At this stage, many applications require fetching additional details based on individual marker IDs. While storing this data within the cached JSON strings is an option, marker details are often user-specific. Since we have a single, shared cache, this approach is not feasible.

Instead, our optimized solution extracts individual marker IDs from the cache results and retrieves their details from the database. This targets only the remaining individual markers after clustering, minimizing database load.

Unlike the naive approach (which fetches details for all markers within the bounding box before clustering), this optional but often crucial step becomes significantly faster.

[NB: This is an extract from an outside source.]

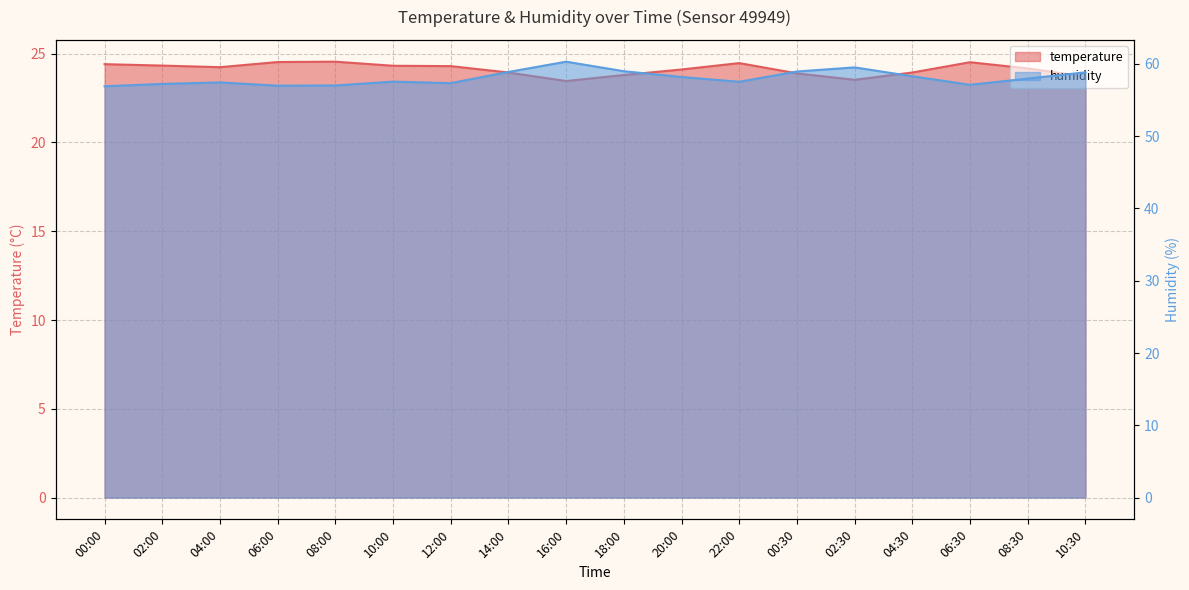

What is the average value of the humidity series?

58.1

Step 3: Returning the Result

With clusters generated and individual markers augmented, we deliver the data to the client. Barring minor edge cases, the resulting data closely resembles the output of the naive solution, but with drastically improved delivery speed.

Further Considerations

Let’s delve into two additional aspects:

Resource Requirements

Assuming an application map contains N markers and up to 20 zoom levels, the maximum cache size would be 20N items. In reality, clustering, especially at lower zoom levels, significantly reduces this number. In Playsports, the total cache item count across all caches is roughly 2N.

Furthermore, assuming a cache value length (stringified JSON) of ~250 characters (reasonable for Playsports) and 1 byte per character, JSON value storage would require approximately 2 * N * 250 bytes.

Adding Redis’ internal data structures (sorted sets for GEOADD) and considering Redis uses 85 MB of memory for 1 million small key-value pairs, we can estimate less than 100 bytes per cache item for Redis internals. Consequently, a 1 GB-RAM Redis instance could accommodate up to 1.4 million markers. Even with an unlikely even marker distribution across the entire map (approaching 20N cache items), N could still reach ~140,000. With Redis’ capacity exceeding 4 billion keys (232), this is not a limiting factor.

Cache Staleness

Periodic cache refreshes might not suffice for certain use cases. In such scenarios, a rate-limited task queue can minimize cache staleness while controlling refresh frequency and system load.

Each database update would enqueue a cache refresh job, with the queue limiting task execution to M per hour. This compromise facilitates faster-than-hourly updates while managing system load (depending on M).

Caching Strategies Outperform Map-clustering Algorithms Alone

The optimized solution implemented for Playsports, over 50 times faster than the naive approach, has proven highly effective. It’s expected to remain viable until marker counts reach 1.4 million or exceed 100 times the current data volume.

For most map-based web service requests, pre-computation is crucial for scalability. The specific technology and design choices depend on factors like cache staleness requirements, marker augmentation needs, and the overall number of markers.